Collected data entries
<<<<
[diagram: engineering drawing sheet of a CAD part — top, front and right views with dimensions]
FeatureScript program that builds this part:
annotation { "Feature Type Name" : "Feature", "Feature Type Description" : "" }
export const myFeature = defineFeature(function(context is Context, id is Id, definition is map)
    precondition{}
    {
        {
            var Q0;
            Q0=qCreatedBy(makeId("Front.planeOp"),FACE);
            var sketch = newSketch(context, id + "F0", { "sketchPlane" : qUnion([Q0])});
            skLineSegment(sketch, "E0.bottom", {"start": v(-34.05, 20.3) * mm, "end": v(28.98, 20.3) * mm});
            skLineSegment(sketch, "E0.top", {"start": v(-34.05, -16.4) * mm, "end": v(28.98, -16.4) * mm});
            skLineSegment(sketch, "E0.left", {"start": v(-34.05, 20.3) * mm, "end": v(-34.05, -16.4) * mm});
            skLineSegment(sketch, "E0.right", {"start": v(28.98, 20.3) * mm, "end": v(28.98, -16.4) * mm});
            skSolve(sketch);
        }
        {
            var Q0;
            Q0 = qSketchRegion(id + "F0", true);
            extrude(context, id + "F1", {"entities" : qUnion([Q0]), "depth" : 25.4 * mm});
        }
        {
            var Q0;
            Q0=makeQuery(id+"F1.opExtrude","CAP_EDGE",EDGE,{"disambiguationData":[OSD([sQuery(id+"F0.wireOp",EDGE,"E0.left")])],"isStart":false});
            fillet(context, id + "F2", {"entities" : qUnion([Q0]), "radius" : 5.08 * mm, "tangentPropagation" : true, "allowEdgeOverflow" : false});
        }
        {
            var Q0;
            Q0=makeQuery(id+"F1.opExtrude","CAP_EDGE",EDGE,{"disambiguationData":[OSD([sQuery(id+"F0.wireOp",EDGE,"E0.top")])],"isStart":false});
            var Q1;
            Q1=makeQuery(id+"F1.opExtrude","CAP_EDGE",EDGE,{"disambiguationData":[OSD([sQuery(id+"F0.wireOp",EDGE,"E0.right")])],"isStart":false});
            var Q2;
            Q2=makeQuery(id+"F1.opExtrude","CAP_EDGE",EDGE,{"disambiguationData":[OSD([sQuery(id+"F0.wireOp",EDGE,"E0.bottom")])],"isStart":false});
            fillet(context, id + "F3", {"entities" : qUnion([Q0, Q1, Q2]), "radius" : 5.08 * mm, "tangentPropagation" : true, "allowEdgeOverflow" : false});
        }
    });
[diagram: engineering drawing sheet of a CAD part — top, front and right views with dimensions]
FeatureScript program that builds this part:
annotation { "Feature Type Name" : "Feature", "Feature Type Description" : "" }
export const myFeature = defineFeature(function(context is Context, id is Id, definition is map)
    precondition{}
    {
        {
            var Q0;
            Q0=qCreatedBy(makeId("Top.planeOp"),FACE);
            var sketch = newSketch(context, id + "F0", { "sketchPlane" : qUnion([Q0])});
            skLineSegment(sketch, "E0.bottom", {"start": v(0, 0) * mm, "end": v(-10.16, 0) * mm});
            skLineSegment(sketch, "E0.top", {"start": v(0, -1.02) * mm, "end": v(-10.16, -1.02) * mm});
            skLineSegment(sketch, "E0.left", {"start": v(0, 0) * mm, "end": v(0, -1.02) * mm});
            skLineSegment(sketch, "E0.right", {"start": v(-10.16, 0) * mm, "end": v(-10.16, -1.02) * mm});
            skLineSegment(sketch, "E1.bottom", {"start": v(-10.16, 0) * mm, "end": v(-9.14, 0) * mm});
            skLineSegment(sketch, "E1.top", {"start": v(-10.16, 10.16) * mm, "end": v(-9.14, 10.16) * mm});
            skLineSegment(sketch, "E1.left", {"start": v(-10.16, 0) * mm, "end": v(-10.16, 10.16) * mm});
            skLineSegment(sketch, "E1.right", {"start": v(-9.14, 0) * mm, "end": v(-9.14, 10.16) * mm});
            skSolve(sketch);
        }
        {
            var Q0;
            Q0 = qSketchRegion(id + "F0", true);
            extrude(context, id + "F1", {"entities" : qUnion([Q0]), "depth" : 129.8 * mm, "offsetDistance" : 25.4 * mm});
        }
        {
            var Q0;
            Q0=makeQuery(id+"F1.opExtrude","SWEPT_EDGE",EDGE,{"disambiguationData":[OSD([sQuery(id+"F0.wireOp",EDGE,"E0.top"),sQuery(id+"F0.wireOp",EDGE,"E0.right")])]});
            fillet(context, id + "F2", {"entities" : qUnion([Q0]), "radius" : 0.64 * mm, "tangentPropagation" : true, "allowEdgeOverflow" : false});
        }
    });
>>>>
**OBJECTIVE:**
List each line of the data above that contains the string "wireOp", copying every such line in full.

**EXERCISE RESULT:**
            Q0=makeQuery(id+"F1.opExtrude","CAP_EDGE",EDGE,{"disambiguationData":[OSD([sQuery(id+"F0.wireOp",EDGE,"E0.left")])],"isStart":false});
            Q0=makeQuery(id+"F1.opExtrude","CAP_EDGE",EDGE,{"disambiguationData":[OSD([sQuery(id+"F0.wireOp",EDGE,"E0.top")])],"isStart":false});
            Q1=makeQuery(id+"F1.opExtrude","CAP_EDGE",EDGE,{"disambiguationData":[OSD([sQuery(id+"F0.wireOp",EDGE,"E0.right")])],"isStart":false});
            Q2=makeQuery(id+"F1.opExtrude","CAP_EDGE",EDGE,{"disambiguationData":[OSD([sQuery(id+"F0.wireOp",EDGE,"E0.bottom")])],"isStart":false});
            Q0=makeQuery(id+"F1.opExtrude","SWEPT_EDGE",EDGE,{"disambiguationData":[OSD([sQuery(id+"F0.wireOp",EDGE,"E0.top"),sQuery(id+"F0.wireOp",EDGE,"E0.right")])]});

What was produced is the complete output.